I was taking Home Economics, which had recently been given the more politically correct name of Family and Consumer Sciences. We'll just call it Chaos. Somewhere in February we started the "relationships and sex" section of FACS. Being that my class was 8 people (6 low achievers, my friend and I) we often had less scheduled classes. We were usually rowdy and often in trouble with the teacher, but never sent to the Principal. We had been looking forward to this section of the class for the whole semester! Being that we live in the midwest it was more about holding hands and abstinence than relationships and sex. Still, we got the chance to take home these robotic babies to prove we were not yet ready to procreate. (Mind you, two of the girls in the class were pregnant or already had a baby.)
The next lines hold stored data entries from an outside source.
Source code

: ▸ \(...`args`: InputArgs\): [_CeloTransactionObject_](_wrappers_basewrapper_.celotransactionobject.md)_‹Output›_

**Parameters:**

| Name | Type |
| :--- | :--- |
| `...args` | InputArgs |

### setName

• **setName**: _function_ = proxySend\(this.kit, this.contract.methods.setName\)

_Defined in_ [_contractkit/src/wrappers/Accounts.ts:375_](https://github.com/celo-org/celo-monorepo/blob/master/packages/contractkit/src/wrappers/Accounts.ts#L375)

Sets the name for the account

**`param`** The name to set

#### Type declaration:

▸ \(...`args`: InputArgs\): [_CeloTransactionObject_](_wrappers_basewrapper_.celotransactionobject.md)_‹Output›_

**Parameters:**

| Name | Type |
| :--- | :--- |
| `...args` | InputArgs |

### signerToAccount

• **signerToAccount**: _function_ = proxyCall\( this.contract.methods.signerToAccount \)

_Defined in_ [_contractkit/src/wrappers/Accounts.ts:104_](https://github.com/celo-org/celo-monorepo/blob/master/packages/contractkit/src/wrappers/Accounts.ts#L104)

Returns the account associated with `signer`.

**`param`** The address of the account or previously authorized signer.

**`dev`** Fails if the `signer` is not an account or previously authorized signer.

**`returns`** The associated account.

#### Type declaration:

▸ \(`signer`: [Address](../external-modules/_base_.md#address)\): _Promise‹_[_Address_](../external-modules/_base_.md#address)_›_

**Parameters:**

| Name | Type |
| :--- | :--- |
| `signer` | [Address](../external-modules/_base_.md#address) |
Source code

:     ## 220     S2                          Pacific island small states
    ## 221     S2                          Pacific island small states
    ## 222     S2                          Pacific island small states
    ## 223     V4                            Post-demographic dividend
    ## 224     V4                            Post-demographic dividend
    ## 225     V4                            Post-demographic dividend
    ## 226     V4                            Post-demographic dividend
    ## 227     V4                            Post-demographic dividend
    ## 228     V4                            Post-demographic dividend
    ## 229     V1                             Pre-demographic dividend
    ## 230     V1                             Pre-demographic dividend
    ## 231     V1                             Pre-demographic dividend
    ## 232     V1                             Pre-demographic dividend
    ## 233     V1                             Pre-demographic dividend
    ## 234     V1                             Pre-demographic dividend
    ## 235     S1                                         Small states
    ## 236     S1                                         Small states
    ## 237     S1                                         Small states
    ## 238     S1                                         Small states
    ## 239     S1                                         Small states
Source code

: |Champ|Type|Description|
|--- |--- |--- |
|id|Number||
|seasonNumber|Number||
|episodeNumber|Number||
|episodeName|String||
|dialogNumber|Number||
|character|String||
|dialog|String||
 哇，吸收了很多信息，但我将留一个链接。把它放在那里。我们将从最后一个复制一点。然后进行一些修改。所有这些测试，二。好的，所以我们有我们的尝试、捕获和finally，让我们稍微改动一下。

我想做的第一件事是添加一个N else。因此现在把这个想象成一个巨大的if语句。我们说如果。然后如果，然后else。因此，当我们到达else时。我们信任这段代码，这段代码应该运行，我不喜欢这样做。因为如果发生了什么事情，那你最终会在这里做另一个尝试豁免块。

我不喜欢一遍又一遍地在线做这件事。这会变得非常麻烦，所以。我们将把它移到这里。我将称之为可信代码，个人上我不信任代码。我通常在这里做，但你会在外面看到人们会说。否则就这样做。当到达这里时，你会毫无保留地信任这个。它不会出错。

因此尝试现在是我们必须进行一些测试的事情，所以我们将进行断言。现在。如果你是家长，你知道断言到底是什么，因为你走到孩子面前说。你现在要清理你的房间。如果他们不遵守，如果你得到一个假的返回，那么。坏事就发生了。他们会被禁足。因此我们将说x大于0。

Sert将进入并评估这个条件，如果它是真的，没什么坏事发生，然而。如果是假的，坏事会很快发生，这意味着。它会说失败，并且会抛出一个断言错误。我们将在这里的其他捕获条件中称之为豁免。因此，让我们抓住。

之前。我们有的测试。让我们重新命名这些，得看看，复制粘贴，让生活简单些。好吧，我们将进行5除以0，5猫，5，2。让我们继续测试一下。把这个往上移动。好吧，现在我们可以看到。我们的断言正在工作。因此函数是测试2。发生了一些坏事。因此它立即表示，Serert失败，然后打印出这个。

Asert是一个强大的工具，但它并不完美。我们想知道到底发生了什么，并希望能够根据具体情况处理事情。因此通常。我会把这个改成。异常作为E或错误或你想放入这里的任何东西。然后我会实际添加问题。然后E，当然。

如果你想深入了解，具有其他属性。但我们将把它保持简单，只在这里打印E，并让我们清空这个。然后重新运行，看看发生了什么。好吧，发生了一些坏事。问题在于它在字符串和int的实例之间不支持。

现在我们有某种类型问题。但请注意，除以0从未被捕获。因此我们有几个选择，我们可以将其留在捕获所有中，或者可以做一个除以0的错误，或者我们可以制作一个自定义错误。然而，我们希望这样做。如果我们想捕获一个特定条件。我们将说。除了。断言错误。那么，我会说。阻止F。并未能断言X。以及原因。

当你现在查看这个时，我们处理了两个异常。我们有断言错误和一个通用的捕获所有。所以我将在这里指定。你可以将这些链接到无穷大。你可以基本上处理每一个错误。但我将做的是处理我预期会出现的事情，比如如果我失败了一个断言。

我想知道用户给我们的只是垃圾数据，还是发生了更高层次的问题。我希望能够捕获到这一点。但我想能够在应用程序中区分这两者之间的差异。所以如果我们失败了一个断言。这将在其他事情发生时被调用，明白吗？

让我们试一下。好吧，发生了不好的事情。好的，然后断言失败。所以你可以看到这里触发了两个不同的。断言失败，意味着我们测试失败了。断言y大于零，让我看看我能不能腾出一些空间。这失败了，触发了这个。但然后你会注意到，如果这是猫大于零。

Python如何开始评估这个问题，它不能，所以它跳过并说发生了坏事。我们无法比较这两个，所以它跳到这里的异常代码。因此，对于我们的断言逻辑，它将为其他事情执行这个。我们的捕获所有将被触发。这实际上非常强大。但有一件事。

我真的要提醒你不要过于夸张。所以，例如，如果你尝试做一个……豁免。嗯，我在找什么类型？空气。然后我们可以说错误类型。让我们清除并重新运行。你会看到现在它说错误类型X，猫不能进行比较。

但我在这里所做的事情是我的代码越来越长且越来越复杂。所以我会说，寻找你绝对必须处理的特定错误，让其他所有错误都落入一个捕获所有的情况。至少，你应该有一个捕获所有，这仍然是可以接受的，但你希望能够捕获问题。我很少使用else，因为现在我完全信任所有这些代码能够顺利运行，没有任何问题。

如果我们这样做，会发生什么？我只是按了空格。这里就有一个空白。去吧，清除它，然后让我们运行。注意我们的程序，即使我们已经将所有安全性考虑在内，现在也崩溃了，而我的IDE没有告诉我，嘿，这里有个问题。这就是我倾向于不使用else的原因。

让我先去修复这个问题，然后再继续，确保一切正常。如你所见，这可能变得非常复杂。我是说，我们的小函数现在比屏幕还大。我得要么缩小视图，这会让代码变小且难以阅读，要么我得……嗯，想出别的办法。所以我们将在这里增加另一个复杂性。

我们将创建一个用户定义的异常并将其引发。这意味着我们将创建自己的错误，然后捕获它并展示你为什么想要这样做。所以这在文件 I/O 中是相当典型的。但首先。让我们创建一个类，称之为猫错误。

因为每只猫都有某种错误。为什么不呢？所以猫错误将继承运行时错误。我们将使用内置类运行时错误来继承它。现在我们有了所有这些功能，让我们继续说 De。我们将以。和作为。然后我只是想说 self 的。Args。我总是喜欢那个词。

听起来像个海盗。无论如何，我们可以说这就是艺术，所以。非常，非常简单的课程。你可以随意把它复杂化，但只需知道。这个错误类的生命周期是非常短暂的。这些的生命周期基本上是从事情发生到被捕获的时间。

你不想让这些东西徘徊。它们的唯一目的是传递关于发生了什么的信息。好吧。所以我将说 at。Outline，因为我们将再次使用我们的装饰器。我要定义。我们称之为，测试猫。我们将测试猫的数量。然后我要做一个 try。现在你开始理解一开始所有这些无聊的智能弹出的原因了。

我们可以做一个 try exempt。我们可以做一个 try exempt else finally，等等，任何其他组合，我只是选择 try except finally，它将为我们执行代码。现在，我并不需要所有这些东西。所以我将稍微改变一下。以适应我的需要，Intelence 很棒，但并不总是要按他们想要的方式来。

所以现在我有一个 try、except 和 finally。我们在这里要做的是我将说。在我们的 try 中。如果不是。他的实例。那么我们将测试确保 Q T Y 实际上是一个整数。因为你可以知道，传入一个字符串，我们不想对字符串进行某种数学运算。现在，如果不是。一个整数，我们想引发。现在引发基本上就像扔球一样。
There were 4 babies. 3 white babies and a black/asian one. I am assuming they were aiming (and missed) for a bi-racial baby. Anyway, the teacher thought it appropriate to give the odd baby out to me. Mind you, my mother is what I like to call "situationally racist." The day I was scheduled to take the baby for the weekend had slipped my mind and suddenly I had a black robot baby to take home to show my mother. This wasn't going to go well. I wasn't due home until late, so I figured I would just sneak it in after they were asleep. My car being tiny, I had to shove the car seat in the back. The baby looked freakishly real. I decided to visit a friend before the games began that night. I called and checked in with my mom. She was hysterical.

Jeeeeeaaannnn Annnnnnnn what have you done! (I'm really confused...has someone died?) You should have told us if you were "in trouble!" (Oh, GOD, she thinks I got pregnant and had a baby between 7 am and 4 pm today?) That *only black kid in my class* is the father, isn't he? (At this point I had to break in and explain.)

Why didn't they give you a white baby? (My mother assumes I am white, and refuses to acknowledge the other races in my lineage. I am adopted.) I'm going to have to talk to Mrs. *Home Ec Teacher* about this. I said ok, and she hung up.

What the teacher hadn't told me about my controversial (to my mother) baby is that it was EXTREMELY sensitive. If I looked at it wrong, it cried. Demons would have been jealous of that horrid baby's yowling. And it had a glitch. Normally those type of babies stop crying when you put a key in their back. (I know, that's so realistic, right? LOL) My baby would cry for two hours nonstop, then turn off. Key or no. I'm sure this didn't help my mother learn to be racially tolerant.

The next Monday morning, my mom followed me to school and went straight to the principal. Mrs. *Home Ec Teacher* gave my child a defective black baby! I want her to get full credit for this assignment because she was given the wrong baby. Mr. *Principal* had dealt with her before and quickly agreed to have the teacher award full credit. My mother can be a force to reckon with, and by this point all of my teachers usually just gave in.

Over that weekend I had gotten over 10 pointless racial lectures about dating. By the time the assignment was over, I was so scared of babies that I wanted nothing to do with sex until I was married.

Congrats Mrs. *Home Ec Teacher.* You knew exactly what you were doing.